Anyhow, there is a LOT of pain behind the poem above. A LOT. I had to convert my mind from being "getting-A+-savvy" to "how-to-send-a-message-to-society-and-make-a-buck-while-I'm-at-it" mentality. From school geek to economic freak. Whatever.
This sheet of quotes above was not included in the Question Reality manuscript, but I created it after an acting session with a very kind actress, Barbara Niven, at the Scientology Center in Hollywood. It was a sheet of paper that served as the hub of potential "taglines" for QR, in which some taglines I used. That experience at the Scientology Center was perhaps my most favorite time there, when everything was at first new and exciting. I had just signed up to Central Casting to become a Hollywood extra (which means I sit on a big movie set all day and get paid 100 bucks for sitting around and eating junk food while Patrick Dempsey occasionally passes by).

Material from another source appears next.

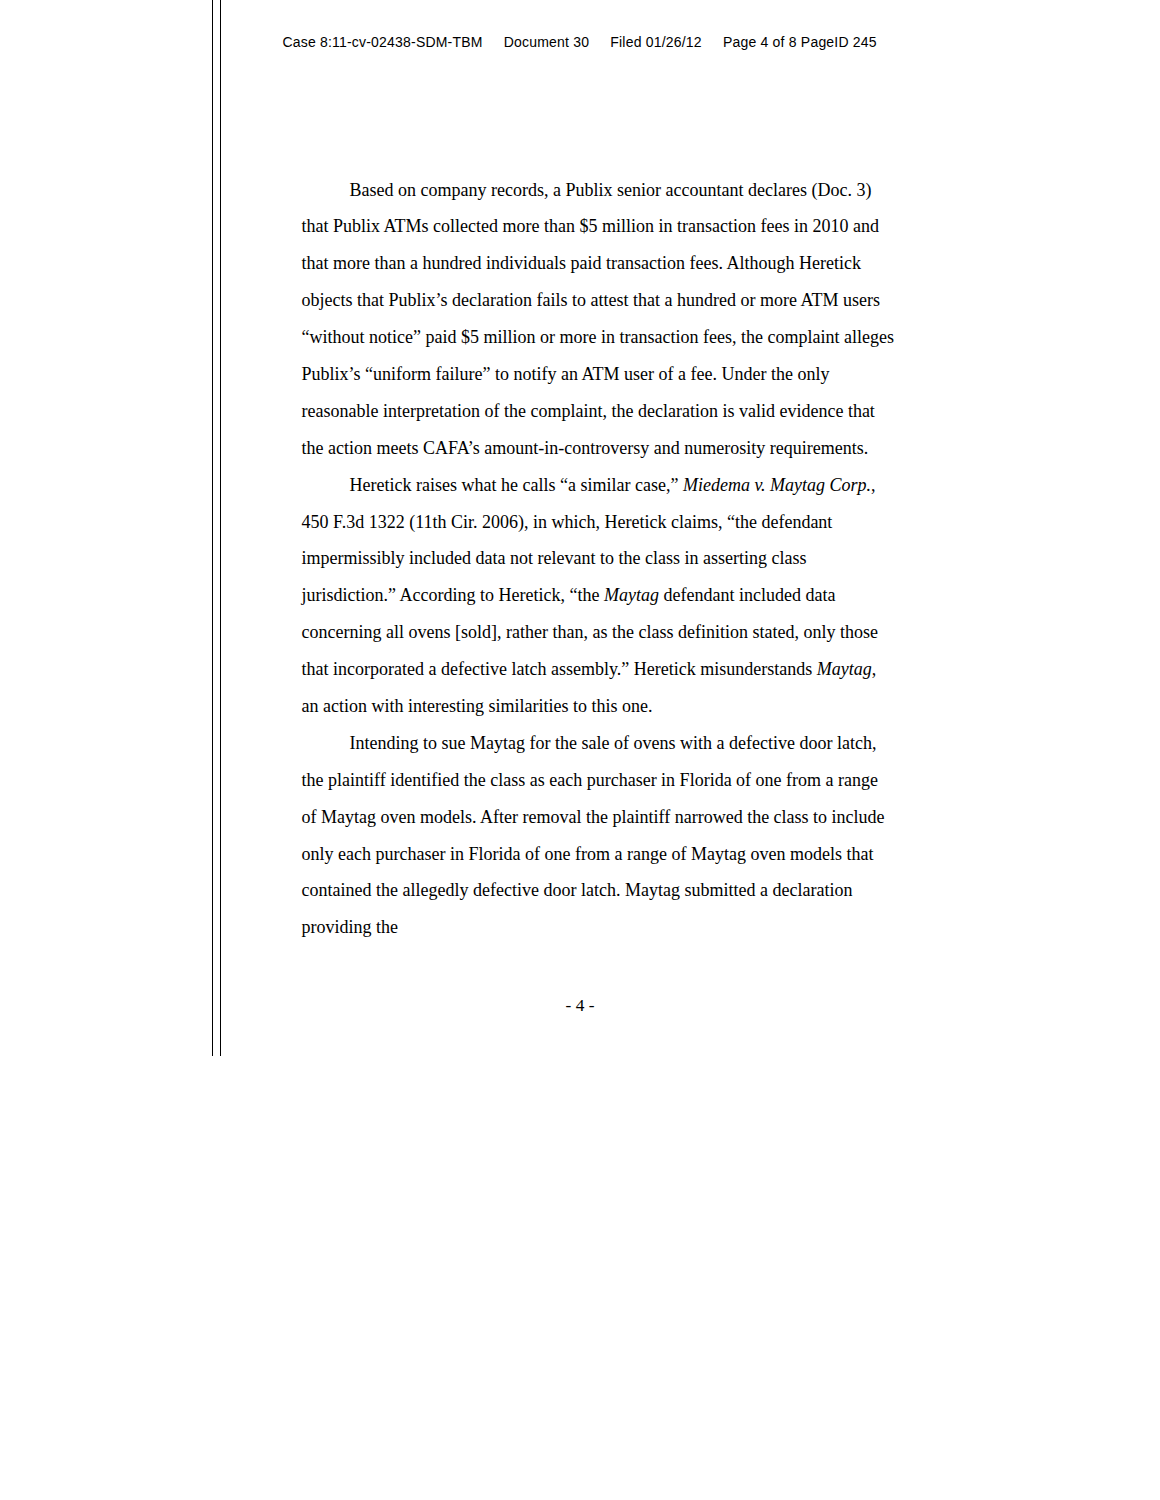Case 8:11-cv-02438-SDM-TBM Document 30 Filed 01/26/12 Page 4 of 8 PageID 245
Based on company records, a Publix senior accountant declares (Doc. 3) that Publix ATMs collected more than $5 million in transaction fees in 2010 and that more than a hundred individuals paid transaction fees. Although Heretick objects that Publix’s declaration fails to attest that a hundred or more ATM users “without notice” paid $5 million or more in transaction fees, the complaint alleges Publix’s “uniform failure” to notify an ATM user of a fee. Under the only reasonable interpretation of the complaint, the declaration is valid evidence that the action meets CAFA’s amount-in-controversy and numerosity requirements.
Heretick raises what he calls “a similar case,” Miedema v. Maytag Corp., 450 F.3d 1322 (11th Cir. 2006), in which, Heretick claims, “the defendant impermissibly included data not relevant to the class in asserting class jurisdiction.” According to Heretick, “the Maytag defendant included data concerning all ovens [sold], rather than, as the class definition stated, only those that incorporated a defective latch assembly.” Heretick misunderstands Maytag, an action with interesting similarities to this one.
Intending to sue Maytag for the sale of ovens with a defective door latch, the plaintiff identified the class as each purchaser in Florida of one from a range of Maytag oven models. After removal the plaintiff narrowed the class to include only each purchaser in Florida of one from a range of Maytag oven models that contained the allegedly defective door latch. Maytag submitted a declaration providing the
- 4 -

Some additional key words: (1) epistemology, the study of the organization of knowledge of humans relative to the environment, (2) ecosystemology, study of relationships between system components and overall systems, invented by a professor at UC Berkeley, Julie Ekstrom (post doc at Stanford) has an original book, (3) double bind, denial, confusion, multiscale bind, cognitive dissonance, koan in Chinese philosophy, Ecology of the Mind, Gregory Bateson, a series of contradictory statements that shock the mind into thinking (e.g. "catch 22" situations), paradox, oxymoron (e.g. spacetime order of university disciplines, fragmentation and inconsistency of the university in term of logic of human-environmental relations is a "double bind" or "multi-scale bind," overall inconsistency in the summation of knowledge, leads to several high schools students having a "ritualistic bonfire at the beach" burning all their schoolwork and summarizing their education as a "pile of crxp" or a "pile of shxt" and walk into adulthood in a state of gestalt confusion. Technical term is AMERICAN EDUCATION OF COGNITIVE DISSONANCE. Nontechnical term is the SCHOOLWORK BEACH BONFIRE. I am a biologist epistemologizing, "I collected my schoolwork just like Darwin collected dead organisms from all over the world." Computer model abstract knowledge or pragmatic, practical knowledge.